Even Ezer Holaring, 35, was standing at the Gush Etzion Junction in the southern West Bank on Nov. 17 when he was run down by a car driven by a Hebron Palestinian. The teen driver had already hit a 70-year-old man at a nearby junction.

After slamming into Holaring, the driver exited the car brandishing a knife and attempted to stab soldiers standing nearby.

More than a week later Holaring, a father of five children aged 2 to 12, remains in a coma following several brain surgeries.

While the Holarings wait anxiously for a recovery and insurance benefits to kick in, their surrounding communities — both Indian Israelis and other Israeli Jews — have given their money and time to ease the family’s burdens.

Holaring is a member of the Bnei Menashe community, which hails from northeast India and claims to be descended from the biblical tribe of Manasseh, one of the Ten Lost Tribes exiled from Israel more than 2,700 years ago. In 2005, Israel’s then-Chief Sephardic Rabbi Shlomo Amar endorsed the Bnei Menashe’s claim to Jewish ancestry, but required them to convert to Orthodox Judaism.

Some 3,000 Bnei Menashe have immigrated to Israel in recent years, with another 7,000 remaining in India waiting to immigrate.

Holaring and his wife, who live in Kiryat Arba in the West Bank, are teachers at Gush Etzion schools. The Gush Etzion Foundation and the Shavei Israel organization, which has worked to bring the Bnei Menashe to Israel, organized a fundraising campaign to help the family. The money raised has gone to help them purchase groceries and winter clothes.

In addition, volunteers from Kiryat Arba and Gush Etzion are shuttling family members to and from the hospital, helping with child care and providing hot meals. A local caterer offered to host and cover all the expenses for their son’s upcoming bar mitzvah. Another donor has stepped up to buy the bar mitzvah his first pair of tefillin — they can cost $1,000 — and cover the cost of the remaining tutoring sessions needed to help him learn his Torah portion.

Meanwhile, Holaring’s wife has called on the public to pray for his recovery, using the name Even Ezer ben Malka — or Even Ezer, the son of Malka. In Jewish tradition, the prayers for people in dire straits use their  Hebrew name and their mother’s name.

Holaring arrived in Israel in 2006 under the auspices of Shavei Israel. Michael Freund, the founder of the organization and a former aide to Prime Minister Benjamin Netanyahu, said he met the young man in India before he made it to Israel.

“We will do all we can to help him and his family,” Freund told The Times of Israel. “He has five small children and we are all praying for him.”
=-=-=
◆ Tasks:
a: Reproduce the article about Even Ezer Holaring word for word, from "Even Ezer Holaring, 35, was" up to and including "the family’s burdens.".
b: List every person the article about Even Ezer Holaring names.
c: According to the article about Even Ezer Holaring, in what year did Holaring arrive in Israel?
None of these tasks uses the records.
=-=-=
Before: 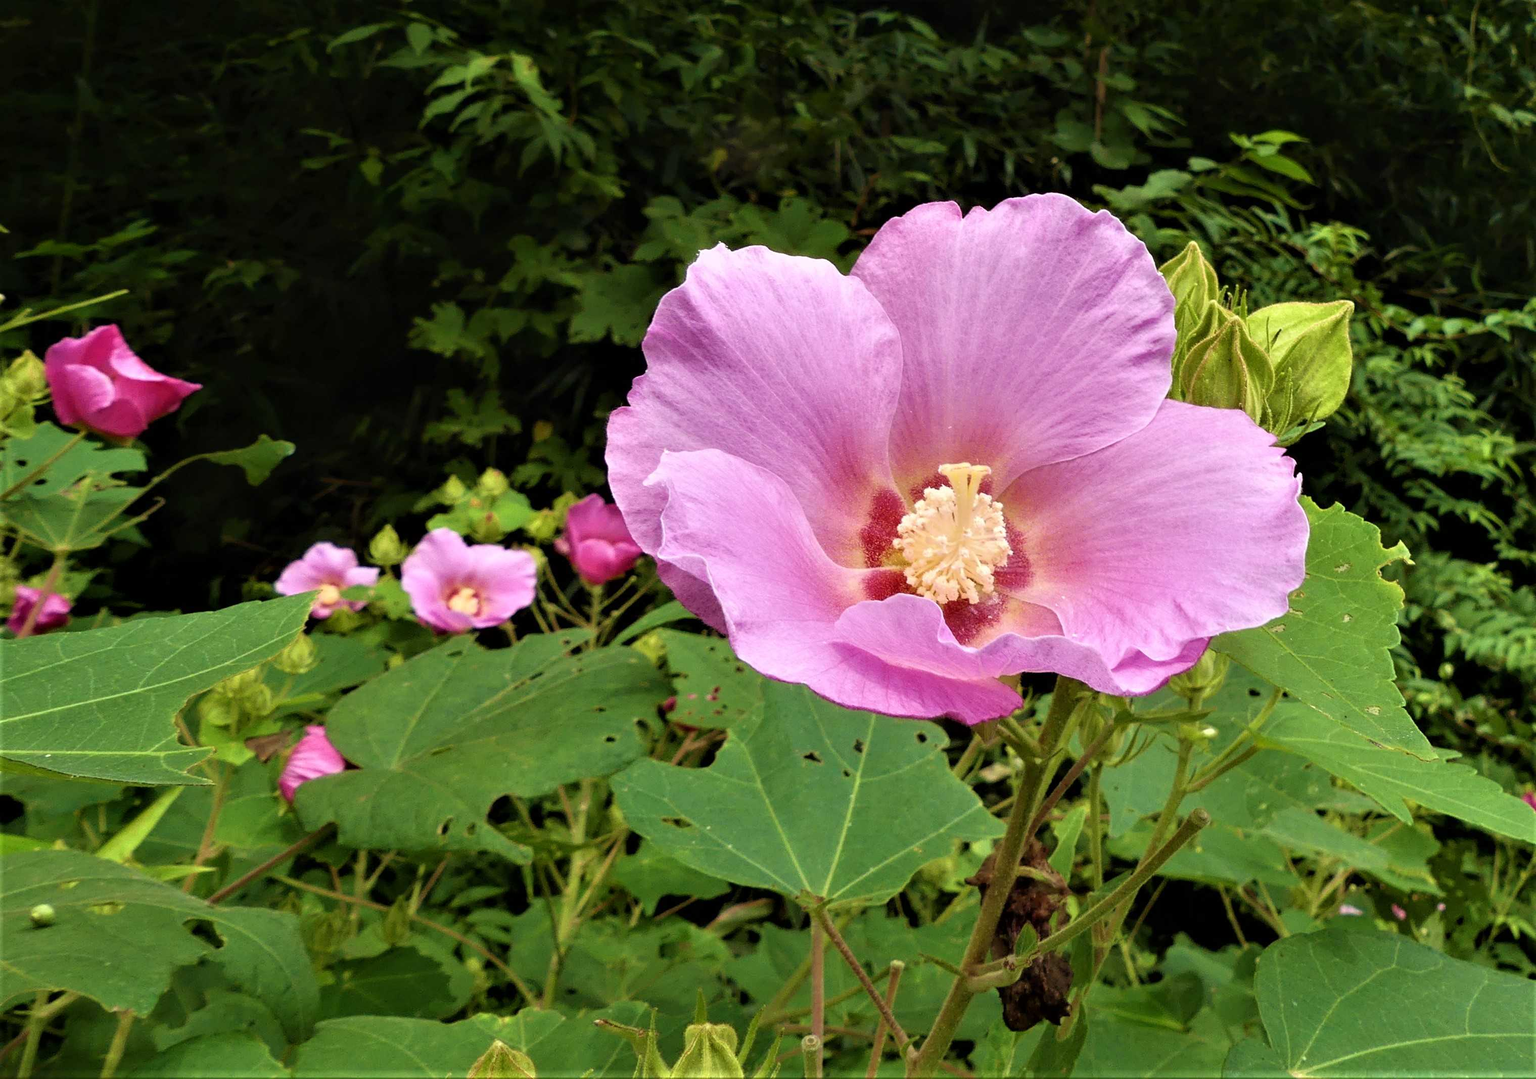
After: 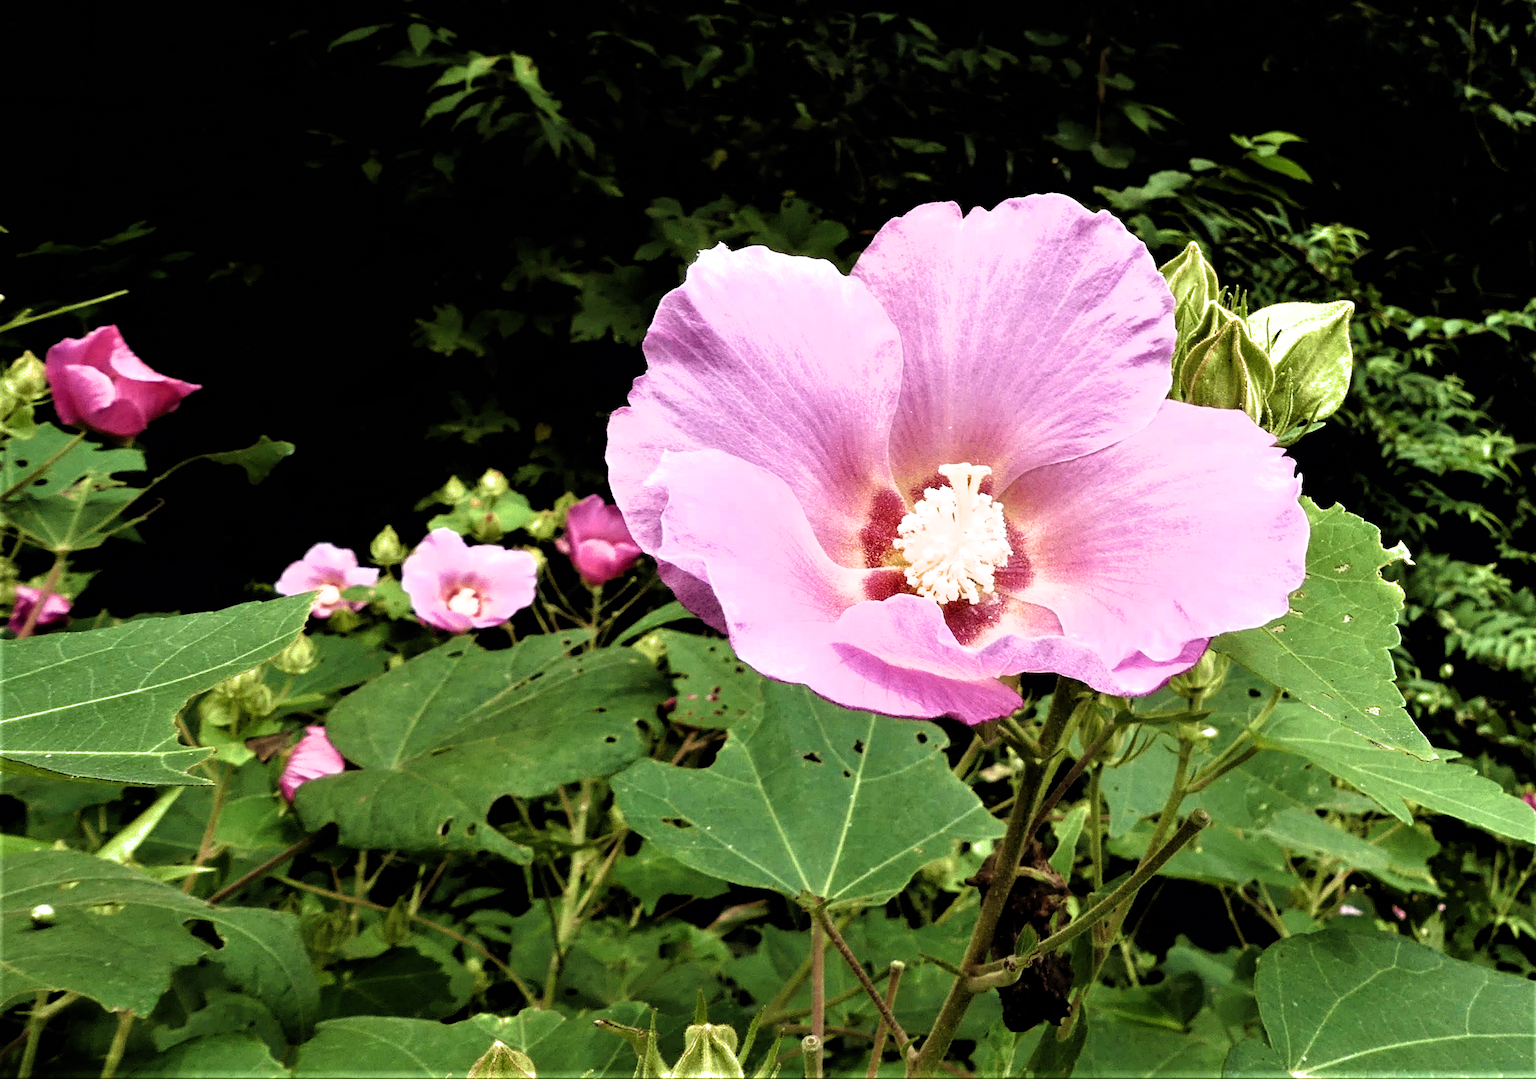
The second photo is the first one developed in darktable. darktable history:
filmic rgb: black relative exposure -8.29 EV, white relative exposure 2.21 EV, hardness 7.12, latitude 84.98%, contrast 1.68, highlights saturation mix -3.11%, shadows ↔ highlights balance -2.29%, color science v6 (2022)
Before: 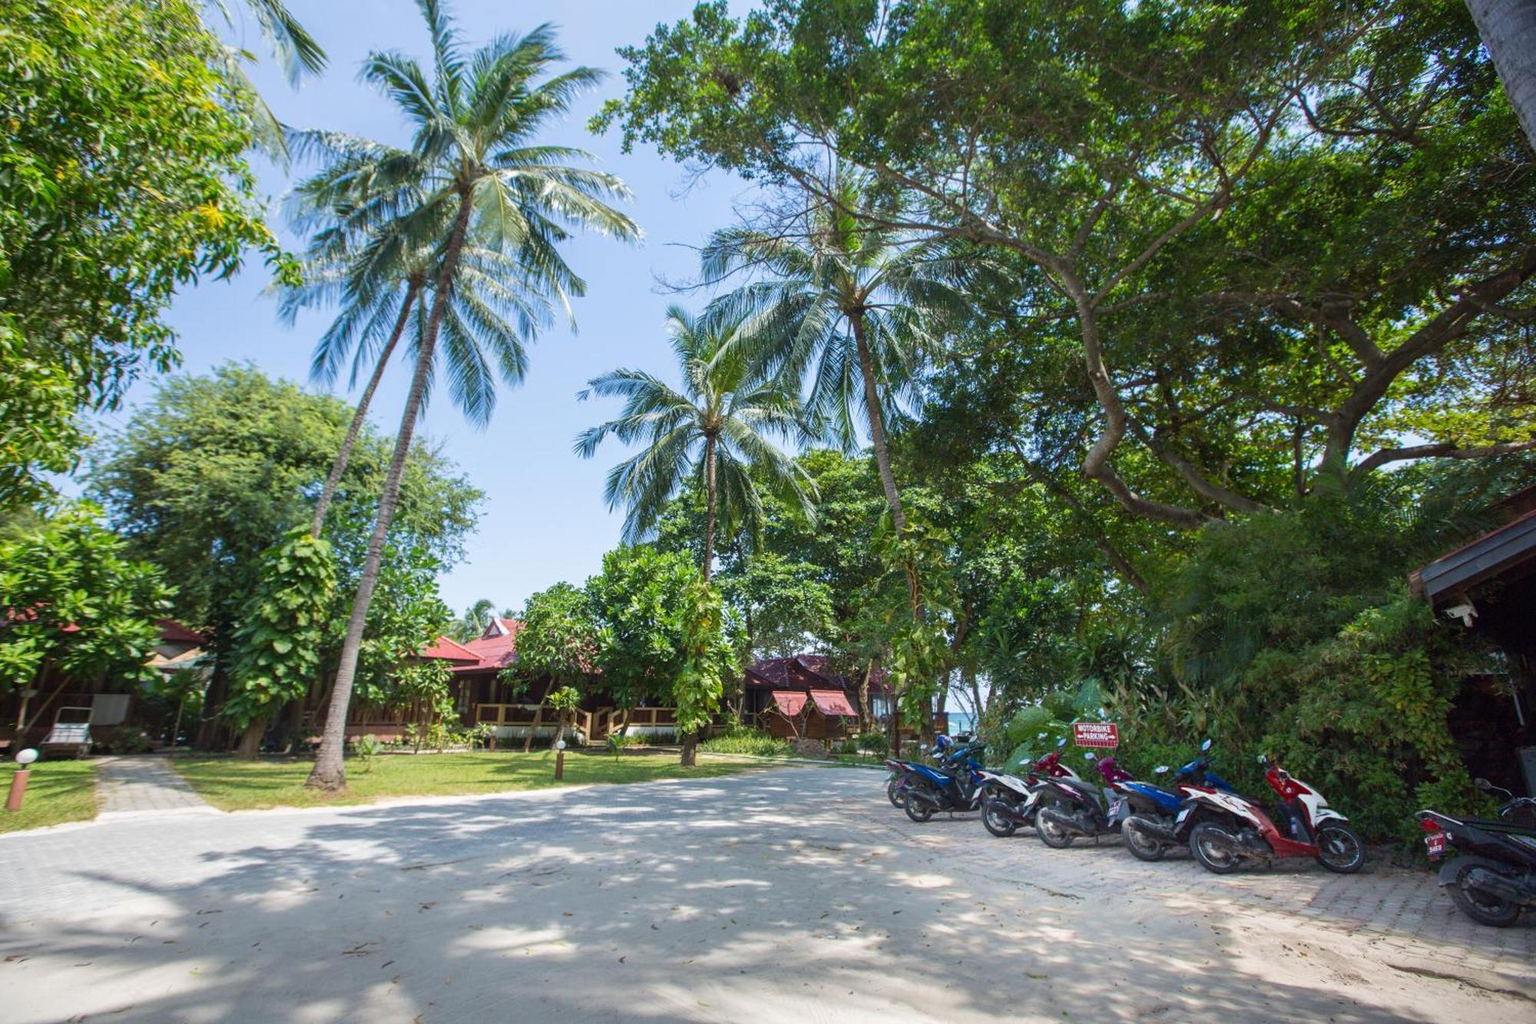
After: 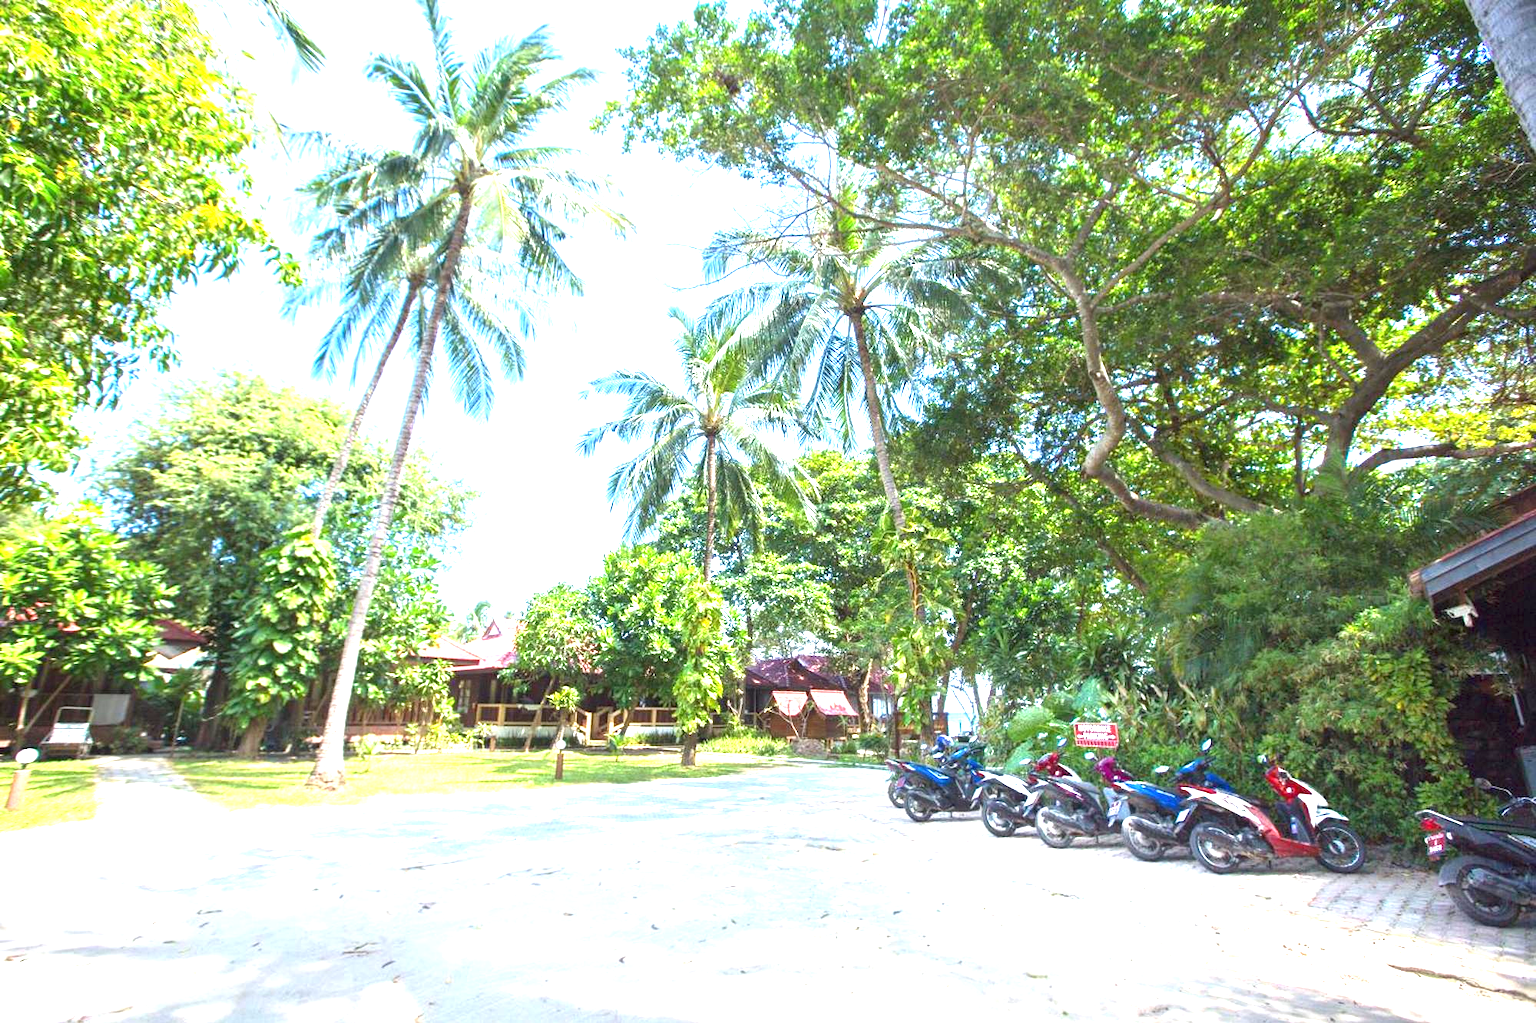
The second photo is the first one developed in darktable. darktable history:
exposure: exposure 1.993 EV, compensate highlight preservation false
tone equalizer: on, module defaults
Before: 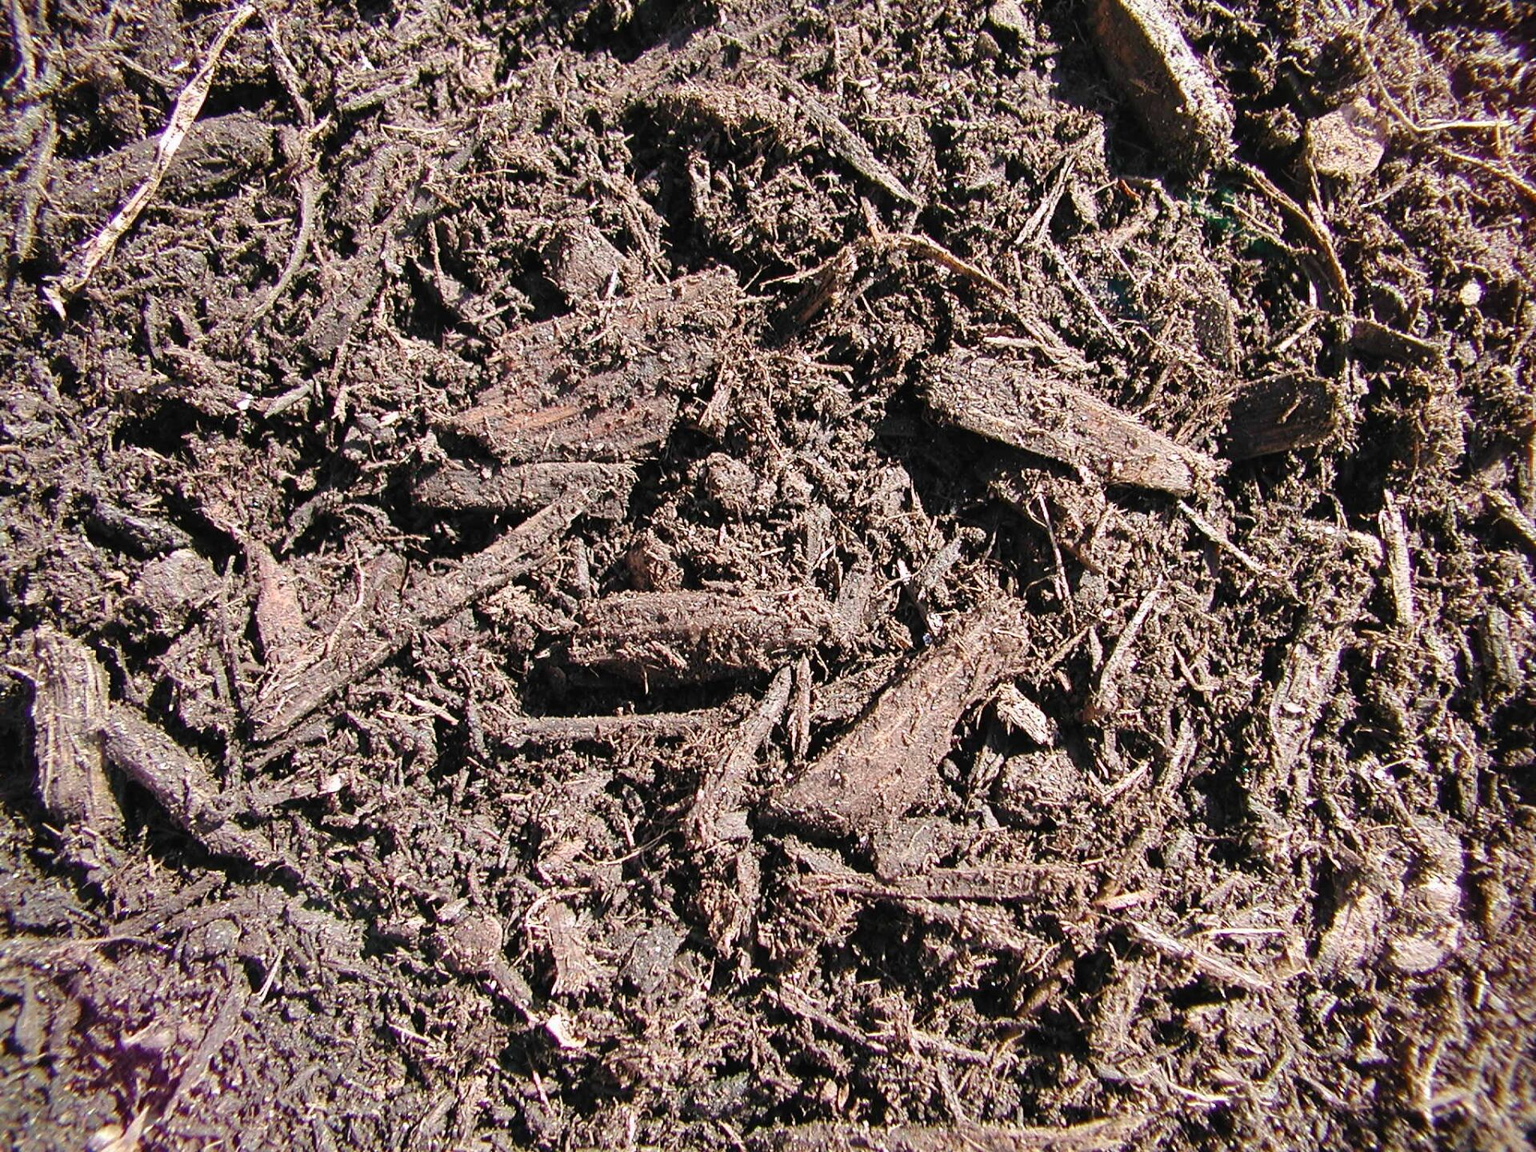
=-=-=
◆ Answers below:
a:
Even Ezer Holaring, 35, was standing at the Gush Etzion Junction in the southern West Bank on Nov. 17 when he was run down by a car driven by a Hebron Palestinian. The teen driver had already hit a 70-year-old man at a nearby junction.

After slamming into Holaring, the driver exited the car brandishing a knife and attempted to stab soldiers standing nearby.

More than a week later Holaring, a father of five children aged 2 to 12, remains in a coma following several brain surgeries.

While the Holarings wait anxiously for a recovery and insurance benefits to kick in, their surrounding communities — both Indian Israelis and other Israeli Jews — have given their money and time to ease the family’s burdens.

b: Even Ezer Holaring, Shlomo Amar, Malka, Michael Freund, Benjamin Netanyahu

c: 2006